Take the lines below beginning at the line that has "73: (679, 262)" and stopping after the line that has "107: (219, 356)", and print them exactly as they are, with no other lines.
GIVEN RECORDS START
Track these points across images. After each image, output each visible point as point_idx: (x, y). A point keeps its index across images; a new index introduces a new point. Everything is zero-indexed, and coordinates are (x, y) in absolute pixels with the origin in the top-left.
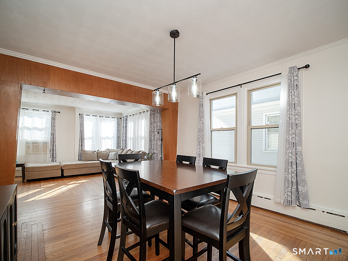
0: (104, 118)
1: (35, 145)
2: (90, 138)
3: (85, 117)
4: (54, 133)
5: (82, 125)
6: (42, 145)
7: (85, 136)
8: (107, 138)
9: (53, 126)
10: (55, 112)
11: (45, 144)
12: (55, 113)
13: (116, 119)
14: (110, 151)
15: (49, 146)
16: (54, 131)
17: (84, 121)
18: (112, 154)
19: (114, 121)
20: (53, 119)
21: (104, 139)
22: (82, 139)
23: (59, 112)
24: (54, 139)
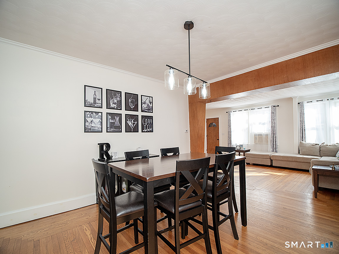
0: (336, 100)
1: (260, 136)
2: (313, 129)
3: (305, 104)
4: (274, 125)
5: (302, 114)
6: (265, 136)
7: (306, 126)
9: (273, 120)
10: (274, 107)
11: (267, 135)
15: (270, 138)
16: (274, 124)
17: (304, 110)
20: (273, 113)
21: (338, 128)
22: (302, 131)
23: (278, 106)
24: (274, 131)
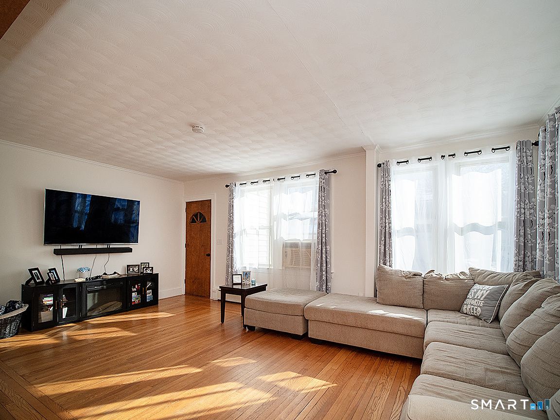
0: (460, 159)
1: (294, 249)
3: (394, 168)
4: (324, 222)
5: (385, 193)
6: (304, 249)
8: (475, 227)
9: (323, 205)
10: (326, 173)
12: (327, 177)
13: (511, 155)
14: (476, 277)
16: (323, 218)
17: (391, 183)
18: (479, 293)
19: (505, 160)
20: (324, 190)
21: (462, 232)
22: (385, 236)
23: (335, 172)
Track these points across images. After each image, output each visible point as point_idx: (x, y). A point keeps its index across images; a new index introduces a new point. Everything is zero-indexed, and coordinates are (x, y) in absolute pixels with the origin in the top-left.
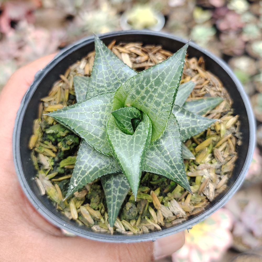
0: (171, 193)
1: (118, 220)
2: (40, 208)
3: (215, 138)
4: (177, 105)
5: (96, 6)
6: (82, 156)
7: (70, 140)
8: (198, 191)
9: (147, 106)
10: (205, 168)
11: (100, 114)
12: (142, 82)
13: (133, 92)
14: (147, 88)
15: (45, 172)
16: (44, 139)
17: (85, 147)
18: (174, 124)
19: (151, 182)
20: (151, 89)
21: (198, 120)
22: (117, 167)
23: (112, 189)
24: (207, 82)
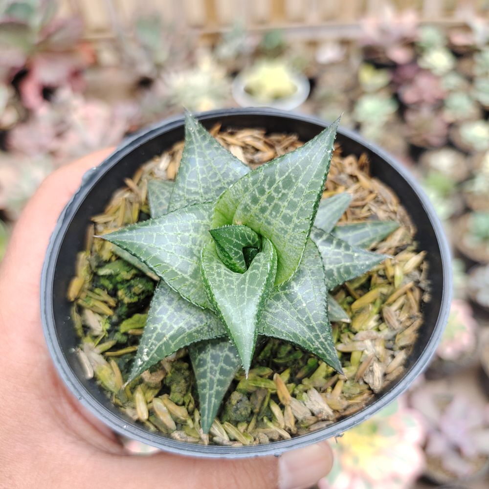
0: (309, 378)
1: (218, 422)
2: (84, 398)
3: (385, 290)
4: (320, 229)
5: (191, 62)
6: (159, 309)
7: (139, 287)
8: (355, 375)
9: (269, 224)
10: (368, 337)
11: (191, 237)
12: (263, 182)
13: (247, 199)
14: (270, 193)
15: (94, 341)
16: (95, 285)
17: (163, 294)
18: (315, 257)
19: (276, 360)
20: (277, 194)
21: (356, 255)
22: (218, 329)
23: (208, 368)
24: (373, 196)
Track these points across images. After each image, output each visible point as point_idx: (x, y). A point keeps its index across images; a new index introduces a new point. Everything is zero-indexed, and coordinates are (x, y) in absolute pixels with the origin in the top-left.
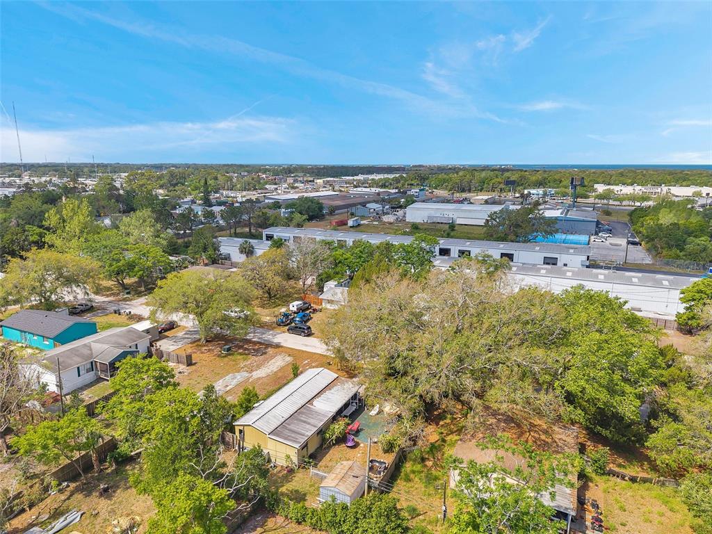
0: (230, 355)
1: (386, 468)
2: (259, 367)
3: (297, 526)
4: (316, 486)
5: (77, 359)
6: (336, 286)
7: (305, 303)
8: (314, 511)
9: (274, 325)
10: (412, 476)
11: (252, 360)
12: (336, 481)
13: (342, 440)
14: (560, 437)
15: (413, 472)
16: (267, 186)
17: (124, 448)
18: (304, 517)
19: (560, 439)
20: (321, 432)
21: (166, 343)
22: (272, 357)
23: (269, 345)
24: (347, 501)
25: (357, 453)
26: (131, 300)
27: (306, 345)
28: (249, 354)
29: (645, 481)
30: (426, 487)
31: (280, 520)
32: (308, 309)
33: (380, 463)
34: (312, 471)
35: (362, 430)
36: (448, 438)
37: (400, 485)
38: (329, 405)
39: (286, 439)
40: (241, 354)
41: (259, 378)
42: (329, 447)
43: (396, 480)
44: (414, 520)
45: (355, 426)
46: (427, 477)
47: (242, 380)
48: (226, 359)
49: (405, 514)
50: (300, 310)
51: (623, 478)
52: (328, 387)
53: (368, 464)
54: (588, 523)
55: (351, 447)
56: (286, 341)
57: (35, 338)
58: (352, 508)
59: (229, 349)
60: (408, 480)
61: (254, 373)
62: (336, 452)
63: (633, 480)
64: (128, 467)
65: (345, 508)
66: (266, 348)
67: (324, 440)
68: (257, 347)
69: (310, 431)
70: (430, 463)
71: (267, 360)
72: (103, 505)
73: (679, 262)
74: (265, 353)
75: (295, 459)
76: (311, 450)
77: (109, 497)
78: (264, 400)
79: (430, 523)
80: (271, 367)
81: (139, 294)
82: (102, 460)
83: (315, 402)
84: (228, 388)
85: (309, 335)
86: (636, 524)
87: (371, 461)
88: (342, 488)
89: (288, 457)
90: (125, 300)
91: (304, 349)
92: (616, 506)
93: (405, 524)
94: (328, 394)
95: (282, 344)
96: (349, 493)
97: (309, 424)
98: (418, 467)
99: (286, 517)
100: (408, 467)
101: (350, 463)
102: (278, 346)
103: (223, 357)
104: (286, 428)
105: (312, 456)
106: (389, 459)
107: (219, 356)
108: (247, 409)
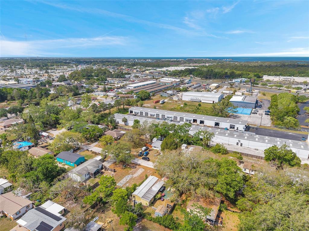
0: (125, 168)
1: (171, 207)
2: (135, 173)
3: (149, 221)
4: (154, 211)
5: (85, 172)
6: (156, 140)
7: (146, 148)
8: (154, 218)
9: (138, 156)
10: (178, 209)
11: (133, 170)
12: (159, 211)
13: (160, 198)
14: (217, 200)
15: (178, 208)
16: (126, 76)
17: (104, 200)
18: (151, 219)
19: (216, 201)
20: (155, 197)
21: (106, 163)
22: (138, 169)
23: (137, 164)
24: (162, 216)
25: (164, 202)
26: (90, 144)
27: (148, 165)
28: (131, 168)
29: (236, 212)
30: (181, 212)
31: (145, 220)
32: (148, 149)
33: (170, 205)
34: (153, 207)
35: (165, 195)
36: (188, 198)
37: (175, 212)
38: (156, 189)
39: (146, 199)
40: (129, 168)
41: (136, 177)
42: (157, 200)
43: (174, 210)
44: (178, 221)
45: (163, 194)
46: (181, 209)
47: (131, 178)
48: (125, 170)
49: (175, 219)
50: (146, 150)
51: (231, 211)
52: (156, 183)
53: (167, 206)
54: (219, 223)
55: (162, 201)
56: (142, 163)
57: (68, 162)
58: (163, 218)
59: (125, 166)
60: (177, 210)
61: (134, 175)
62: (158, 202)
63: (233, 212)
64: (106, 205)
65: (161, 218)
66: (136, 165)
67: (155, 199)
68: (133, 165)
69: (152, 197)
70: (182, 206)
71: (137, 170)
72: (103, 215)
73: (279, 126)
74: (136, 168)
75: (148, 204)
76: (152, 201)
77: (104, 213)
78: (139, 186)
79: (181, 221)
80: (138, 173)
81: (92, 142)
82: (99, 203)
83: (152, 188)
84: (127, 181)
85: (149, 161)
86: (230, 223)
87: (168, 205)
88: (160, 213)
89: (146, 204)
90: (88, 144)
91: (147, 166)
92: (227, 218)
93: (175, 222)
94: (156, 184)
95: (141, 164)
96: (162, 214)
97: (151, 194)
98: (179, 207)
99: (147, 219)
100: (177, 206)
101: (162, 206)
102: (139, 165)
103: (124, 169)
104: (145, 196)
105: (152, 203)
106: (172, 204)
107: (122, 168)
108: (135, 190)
GIVEN RECORDS END
GIVEN RECORDS START
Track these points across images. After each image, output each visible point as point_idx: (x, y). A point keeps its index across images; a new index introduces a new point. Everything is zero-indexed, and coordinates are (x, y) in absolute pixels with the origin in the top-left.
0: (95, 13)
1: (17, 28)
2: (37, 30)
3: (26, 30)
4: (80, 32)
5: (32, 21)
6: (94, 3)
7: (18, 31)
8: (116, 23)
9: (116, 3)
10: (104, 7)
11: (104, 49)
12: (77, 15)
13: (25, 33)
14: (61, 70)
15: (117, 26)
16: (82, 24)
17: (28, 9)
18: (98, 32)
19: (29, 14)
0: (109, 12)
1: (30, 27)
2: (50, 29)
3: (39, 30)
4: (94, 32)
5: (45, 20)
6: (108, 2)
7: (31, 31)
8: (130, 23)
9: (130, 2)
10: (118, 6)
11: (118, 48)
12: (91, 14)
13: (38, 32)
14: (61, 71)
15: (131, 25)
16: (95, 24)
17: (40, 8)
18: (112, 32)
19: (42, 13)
GIVEN RECORDS END
[YOUR RESPONSE]:
73: (679, 262)
74: (265, 353)
75: (295, 459)
76: (311, 450)
77: (109, 497)
78: (264, 400)
79: (430, 523)
80: (271, 367)
81: (139, 294)
82: (102, 460)
83: (315, 402)
84: (228, 388)
85: (309, 335)
86: (636, 524)
87: (371, 461)
88: (342, 488)
89: (288, 457)
90: (125, 300)
91: (304, 349)
92: (616, 506)
93: (405, 524)
94: (328, 394)
95: (282, 344)
96: (349, 493)
97: (309, 424)
98: (418, 467)
99: (286, 517)
100: (408, 467)
101: (350, 463)
102: (278, 346)
103: (223, 357)
104: (286, 428)
105: (312, 456)
106: (389, 459)
107: (219, 356)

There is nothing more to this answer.